[Collected data entries]
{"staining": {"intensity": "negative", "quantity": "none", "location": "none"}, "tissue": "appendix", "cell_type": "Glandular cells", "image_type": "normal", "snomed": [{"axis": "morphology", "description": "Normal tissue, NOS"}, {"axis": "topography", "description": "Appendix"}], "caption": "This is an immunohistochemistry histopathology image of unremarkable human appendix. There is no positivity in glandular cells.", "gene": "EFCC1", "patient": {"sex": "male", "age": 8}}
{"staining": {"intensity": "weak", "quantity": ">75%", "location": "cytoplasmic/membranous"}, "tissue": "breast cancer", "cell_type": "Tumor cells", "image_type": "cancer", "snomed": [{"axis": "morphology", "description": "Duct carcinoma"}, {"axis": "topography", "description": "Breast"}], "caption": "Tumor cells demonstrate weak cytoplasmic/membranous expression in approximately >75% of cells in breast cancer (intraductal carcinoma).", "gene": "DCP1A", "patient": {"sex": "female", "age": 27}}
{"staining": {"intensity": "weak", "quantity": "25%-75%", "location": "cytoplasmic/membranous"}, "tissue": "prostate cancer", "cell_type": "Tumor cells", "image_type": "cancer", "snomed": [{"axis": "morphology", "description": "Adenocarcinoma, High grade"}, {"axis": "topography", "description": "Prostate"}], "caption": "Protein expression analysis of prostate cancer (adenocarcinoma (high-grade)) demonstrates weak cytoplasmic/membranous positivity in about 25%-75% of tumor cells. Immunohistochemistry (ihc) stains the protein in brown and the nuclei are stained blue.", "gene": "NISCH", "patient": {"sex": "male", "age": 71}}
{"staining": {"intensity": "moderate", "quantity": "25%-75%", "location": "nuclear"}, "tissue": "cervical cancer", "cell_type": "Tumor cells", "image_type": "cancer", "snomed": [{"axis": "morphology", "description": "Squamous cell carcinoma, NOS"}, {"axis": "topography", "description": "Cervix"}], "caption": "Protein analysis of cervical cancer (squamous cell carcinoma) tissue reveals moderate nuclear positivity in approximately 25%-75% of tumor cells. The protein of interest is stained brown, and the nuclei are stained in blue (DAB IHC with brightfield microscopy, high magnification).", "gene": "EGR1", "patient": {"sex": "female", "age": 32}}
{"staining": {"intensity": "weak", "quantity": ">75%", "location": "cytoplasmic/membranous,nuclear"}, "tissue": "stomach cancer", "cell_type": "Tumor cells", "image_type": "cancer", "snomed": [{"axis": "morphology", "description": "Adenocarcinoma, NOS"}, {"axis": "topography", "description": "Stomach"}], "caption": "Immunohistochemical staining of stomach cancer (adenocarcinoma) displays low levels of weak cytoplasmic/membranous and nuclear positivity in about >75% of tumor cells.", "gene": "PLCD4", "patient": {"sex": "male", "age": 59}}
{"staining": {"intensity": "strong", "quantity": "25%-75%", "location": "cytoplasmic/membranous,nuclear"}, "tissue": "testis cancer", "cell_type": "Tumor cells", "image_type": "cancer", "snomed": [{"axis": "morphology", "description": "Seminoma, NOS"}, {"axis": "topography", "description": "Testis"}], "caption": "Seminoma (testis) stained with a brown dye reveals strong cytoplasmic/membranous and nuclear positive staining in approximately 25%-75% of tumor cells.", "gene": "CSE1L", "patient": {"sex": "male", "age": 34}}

> _WHAT IS BEING ASKED_:
Give the data back in full, exactly as written.

> _ANSWER SPACE_:
{"staining": {"intensity": "negative", "quantity": "none", "location": "none"}, "tissue": "appendix", "cell_type": "Glandular cells", "image_type": "normal", "snomed": [{"axis": "morphology", "description": "Normal tissue, NOS"}, {"axis": "topography", "description": "Appendix"}], "caption": "This is an immunohistochemistry histopathology image of unremarkable human appendix. There is no positivity in glandular cells.", "gene": "EFCC1", "patient": {"sex": "male", "age": 8}}
{"staining": {"intensity": "weak", "quantity": ">75%", "location": "cytoplasmic/membranous"}, "tissue": "breast cancer", "cell_type": "Tumor cells", "image_type": "cancer", "snomed": [{"axis": "morphology", "description": "Duct carcinoma"}, {"axis": "topography", "description": "Breast"}], "caption": "Tumor cells demonstrate weak cytoplasmic/membranous expression in approximately >75% of cells in breast cancer (intraductal carcinoma).", "gene": "DCP1A", "patient": {"sex": "female", "age": 27}}
{"staining": {"intensity": "weak", "quantity": "25%-75%", "location": "cytoplasmic/membranous"}, "tissue": "prostate cancer", "cell_type": "Tumor cells", "image_type": "cancer", "snomed": [{"axis": "morphology", "description": "Adenocarcinoma, High grade"}, {"axis": "topography", "description": "Prostate"}], "caption": "Protein expression analysis of prostate cancer (adenocarcinoma (high-grade)) demonstrates weak cytoplasmic/membranous positivity in about 25%-75% of tumor cells. Immunohistochemistry (ihc) stains the protein in brown and the nuclei are stained blue.", "gene": "NISCH", "patient": {"sex": "male", "age": 71}}
{"staining": {"intensity": "moderate", "quantity": "25%-75%", "location": "nuclear"}, "tissue": "cervical cancer", "cell_type": "Tumor cells", "image_type": "cancer", "snomed": [{"axis": "morphology", "description": "Squamous cell carcinoma, NOS"}, {"axis": "topography", "description": "Cervix"}], "caption": "Protein analysis of cervical cancer (squamous cell carcinoma) tissue reveals moderate nuclear positivity in approximately 25%-75% of tumor cells. The protein of interest is stained brown, and the nuclei are stained in blue (DAB IHC with brightfield microscopy, high magnification).", "gene": "EGR1", "patient": {"sex": "female", "age": 32}}
{"staining": {"intensity": "weak", "quantity": ">75%", "location": "cytoplasmic/membranous,nuclear"}, "tissue": "stomach cancer", "cell_type": "Tumor cells", "image_type": "cancer", "snomed": [{"axis": "morphology", "description": "Adenocarcinoma, NOS"}, {"axis": "topography", "description": "Stomach"}], "caption": "Immunohistochemical staining of stomach cancer (adenocarcinoma) displays low levels of weak cytoplasmic/membranous and nuclear positivity in about >75% of tumor cells.", "gene": "PLCD4", "patient": {"sex": "male", "age": 59}}
{"staining": {"intensity": "strong", "quantity": "25%-75%", "location": "cytoplasmic/membranous,nuclear"}, "tissue": "testis cancer", "cell_type": "Tumor cells", "image_type": "cancer", "snomed": [{"axis": "morphology", "description": "Seminoma, NOS"}, {"axis": "topography", "description": "Testis"}], "caption": "Seminoma (testis) stained with a brown dye reveals strong cytoplasmic/membranous and nuclear positive staining in approximately 25%-75% of tumor cells.", "gene": "CSE1L", "patient": {"sex": "male", "age": 34}}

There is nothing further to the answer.